## WHAT IS ASKED
#1 List every abbreviation that the Domino's pizza post introduces in parentheses, along with what each one stands for.
#2 From the Domino's pizza post, quote word for word the part that opens with the words containing "Of the seven" and closes with "Before Pizza.".
#3 In the Domino's pizza post, which movie had the group gathered to watch?

## EXTRACT PROVIDED
────────────────────────────────────────
Get disappointed!... it's Domino'sIt’s a Friday night, and you’re having some people over to watch the movie Crash.  It’s about 7:30, there’s seven of you (5 guys, 2 girls), and you’re getting hungry.  What do you do?

WHAT DO YOU DO?!?

Order pizza, right?

Sounds good, in theory.  But sometimes things don’t always go as planned…

The Deal

The following is an actual letter I sent to Domino’s Pizza Customer Care last week after one such occasion:

Part 1

Boy that sure looks big, doesn't it?  Look, it doesn't even fit in the picture!

The Theory

So let me start by saying that we were already fairly skeptical about the amount of pizza we would be receiving if we bought the “XLP” but the numbers seemed to work out.  It was, after all, supposedly the “Largest, Most EXTREME PIZZA… EVER!” - and, well, it’s kind of hard to argue with that.

Of the seven of us, the two women (W[2]) weren’t that hungry and one guy claimed he had already eaten - so that basically left four men (M[4]) that wanted pizza, with an extra slice or two here or there.  By my count, a typical large from any regular Mom & Pop pizza joint can feed 2-4 guys, or maybe 4-6 girls - since males generally eat around 2 to 4 slices (sl), and females eat 1 to 2 (no gender prejudice there or anything ;-).  Therefore, we were looking at something like:

 W[2] x 0.5 + M[4] = (2 x 1.6 sl) x 0.5 + (4 x 2.67 sl) =

3.2 x 0.5 + 10.68 = 12.28 slices

Before Pizza.
────────────────────────────────────────
## PROVIDED RECORDS

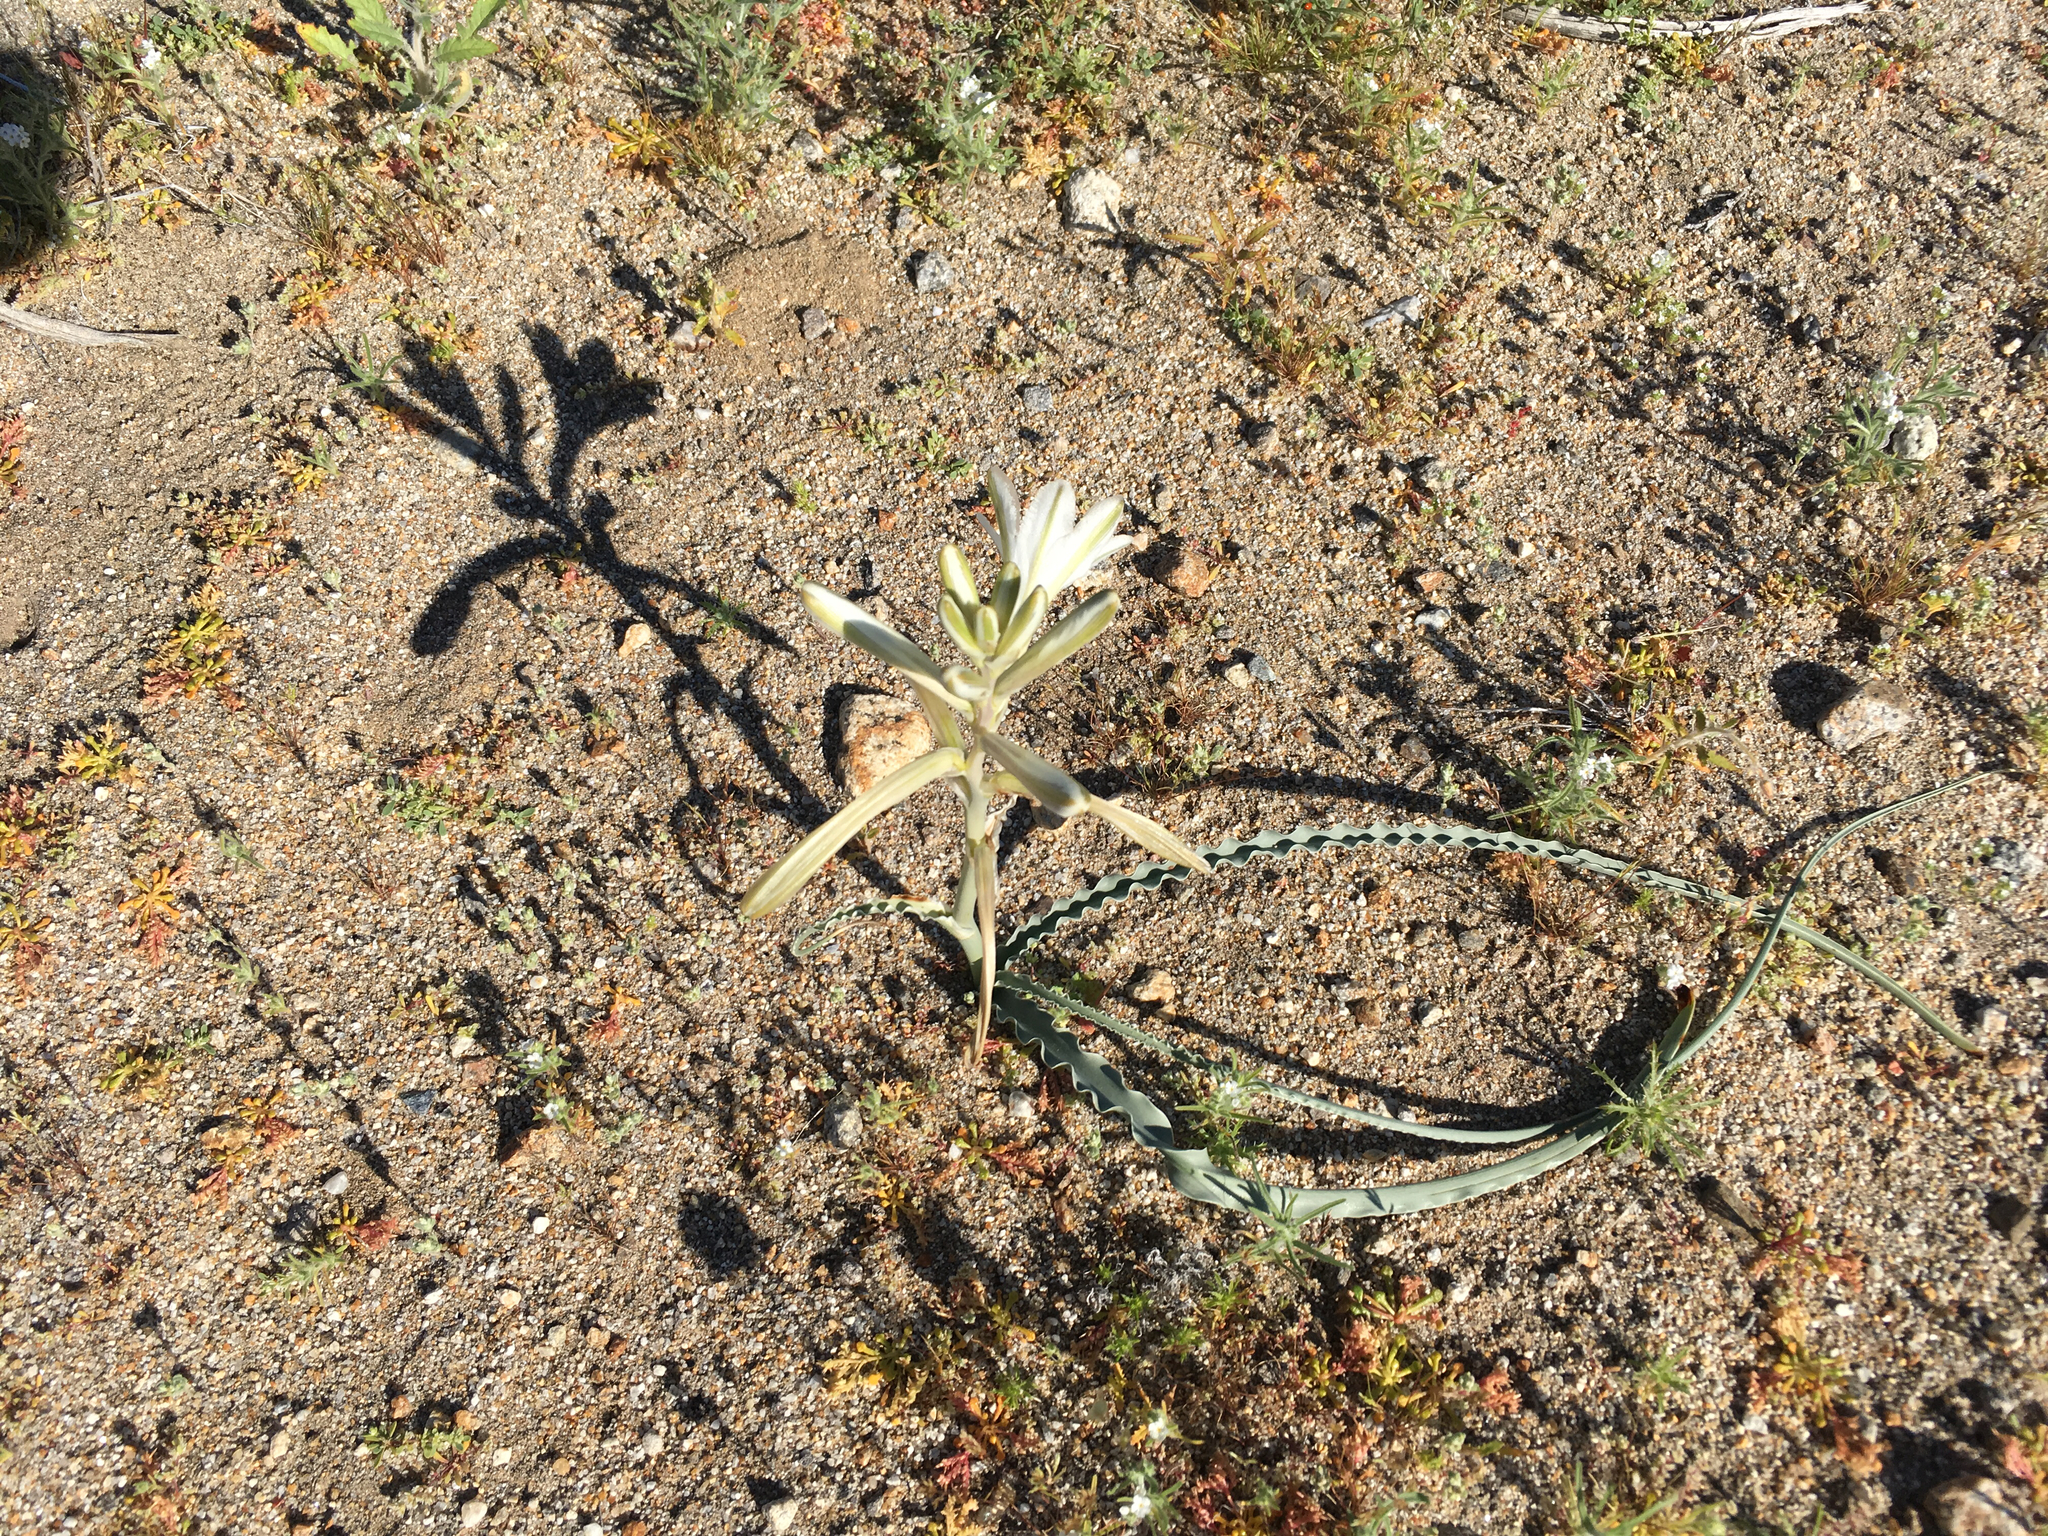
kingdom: Plantae
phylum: Tracheophyta
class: Liliopsida
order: Asparagales
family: Asparagaceae
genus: Hesperocallis
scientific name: Hesperocallis undulata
────────────────────────────────────────
## THE RESULTS
#1
W[2]: the two women
M[4]: four men
sl: slices

#2
Of the seven of us, the two women (W[2]) weren’t that hungry and one guy claimed he had already eaten - so that basically left four men (M[4]) that wanted pizza, with an extra slice or two here or there.  By my count, a typical large from any regular Mom & Pop pizza joint can feed 2-4 guys, or maybe 4-6 girls - since males generally eat around 2 to 4 slices (sl), and females eat 1 to 2 (no gender prejudice there or anything ;-).  Therefore, we were looking at something like:

 W[2] x 0.5 + M[4] = (2 x 1.6 sl) x 0.5 + (4 x 2.67 sl) =

3.2 x 0.5 + 10.68 = 12.28 slices

Before Pizza.

#3 Crash